Let $a_1,a_2,\ldots,a_n,\ldots$ be any permutation of all positive integers. Prove that there exist infinitely many positive integers $i$ such that $\gcd(a_i,a_{i+1})\leq \frac{3}{4} i$.
Problem
Source: China TST 2011 - Quiz 3 - D2 - P2
Tags: ceiling function, floor function, number theory unsolved, number theory
21.05.2011 01:22
The hidden content is a proof for existence of an $i$. However, I think you can modify it a little to show that there are infinitely many $i$'s. Many apologies for this mistake. (It is easy to change my incomplete proof to show that for any $\gamma > \frac{3}{4}$, there exist infinitely many $i$ such that $\gcd\left(a_i,a_{i+1}\right) < \gamma i$.)
26.05.2011 15:35
17.02.2012 21:28
Assume for the sake of contradiction that there exists a positive integer $N$ such that $\gcd(a_i,a_{i+1})>3i/4\forall{i\ge N}$, and let $M=\max(a_1,\ldots,a_{N-1})$. We will repeatedly use the fact that $\min(a_i,a_{i+1})\ge 1+\lfloor{3i/4}\rfloor$ and $\max(a_i,a_{i+1})\ge 2+2\lfloor{3i/4}\rfloor$ for all $i\ge N$. (*) Now take a sufficiently large $n>M,N$ with $\{1,2,\ldots,M\}\subseteq\{a_1,\ldots,a_N,\ldots,a_{4m-1}\}$. Clearly we have $|\{1,2,\ldots,M\}\cap\{a_1,\ldots,a_{N-1}\}| = N-1$, so $|\{1,2,\ldots,M\}\cap\{a_N,\ldots,a_{4n-1}\}| = M-N+1$ and \begin{align*} |\{M+1,\ldots,6n\}\cap\{a_1,\ldots,a_{4n-1}\}| &=|\{M+1,\ldots,6n\}\cap\{a_N,\ldots,a_{4n-1}\}| \\ &\le 4n-1-N+1-(M-N+1)=4n-M-1. \end{align*}On the other hand, if $a_i\le 6n$, then by (*) and the fact that $1+\lfloor{3(8n)/4}\rfloor=1+6n$ we have $i\le 8n-1$. Furthermore, if $4n\le i\le 8n-1$, then $\max(a_i,a_{i+1})\ge 2+2\lfloor{3(4n)/4}\rfloor=2+6n$, so we can't have $a_i,a_{i+1}\le 6n$. Thus \begin{align*} 6n-M=|\{M+1,\ldots,6n\}\cap\{a_i\}_{i=1}^{\infty}| &=|\{M+1,\ldots,6n\}\cap\{a_i\}_{i=N}^{8n-1}| \\ &\le (4n-M-1)+\frac{8n-1-4n+1}{2}=6n-M-1, \end{align*}contradiction.
04.05.2015 18:02
How much can the bound $ 3/4 $ be lowered?
08.08.2019 08:01
One can prove the constant is at least $\frac{1}{2}$ by constructing a sequence.
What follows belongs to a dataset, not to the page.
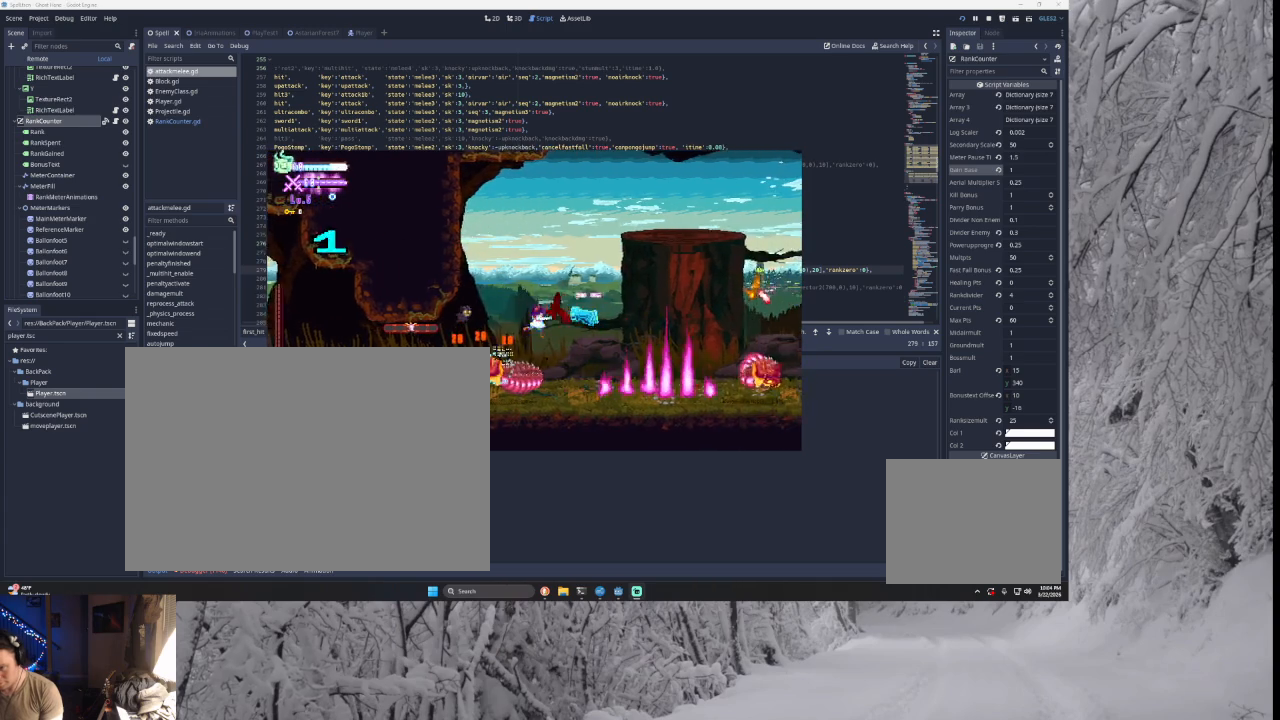
{"buttons": ["TRIANGLE"], "left_stick": "right", "right_stick": "center", "events": [[33, "CROSS", "up"], [33, "left_stick", "left"], [100, "SQUARE", "up"], [133, "TRIANGLE", "up"], [167, "left_stick", "center"], [267, "left_stick", "right"], [333, "TRIANGLE", "down"]]}
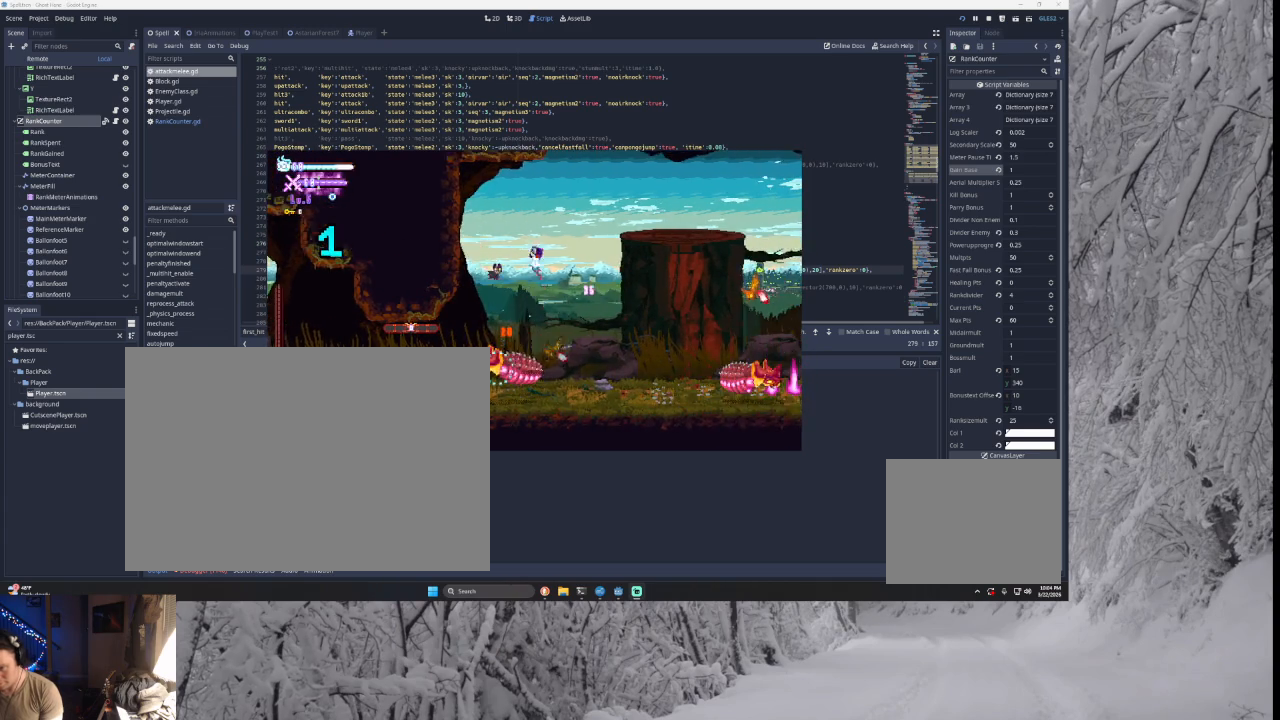
{"buttons": [], "left_stick": "center", "right_stick": "center", "events": [[67, "TRIANGLE", "up"], [133, "left_stick", "center"], [200, "right_stick", "down"], [267, "left_stick", "down"], [333, "right_stick", "center"], [367, "left_stick", "center"]]}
However, the 'best' constant I know so far is $\sqrt{3}-1$, which is far from $1/2$.
08.03.2020 08:20
Using techniques similar to math154's we can replace the constant with $\frac{8}{11}(<\sqrt{3}-1)$.
27.01.2021 15:35
Here's a pretty quick proof for the original problem: Suppose there exists a positive integer $N$ such that $\gcd(a_i,a_{i+1})>3i/4\forall{i\ge N}$, then using the fact that all integers appears at least once in the sequence, we have that for any $k>N$, all integers from $1$ to $3k$ must appear among $a_1,a_2,\ldots a_{4k-1}$. Let $S_k = \{1,2,\ldots 3k\}$. Hence among $a_{2k},a_{2k+1},\ldots a_{4k-1}$ we can find at least $k+1$ of them belonging to $S_k$, thus there must exist $i$ with $2k\le i \le 4k-2$ such that $a_i, a_{i+1}$ both belong to $S_k$. Then since $a_i$ and $a_{i+1}$ are distinct, $\gcd(a_i,a_{i+1})\le \frac{3k}{2} = \frac{3}{4} (2k)$ and we are done.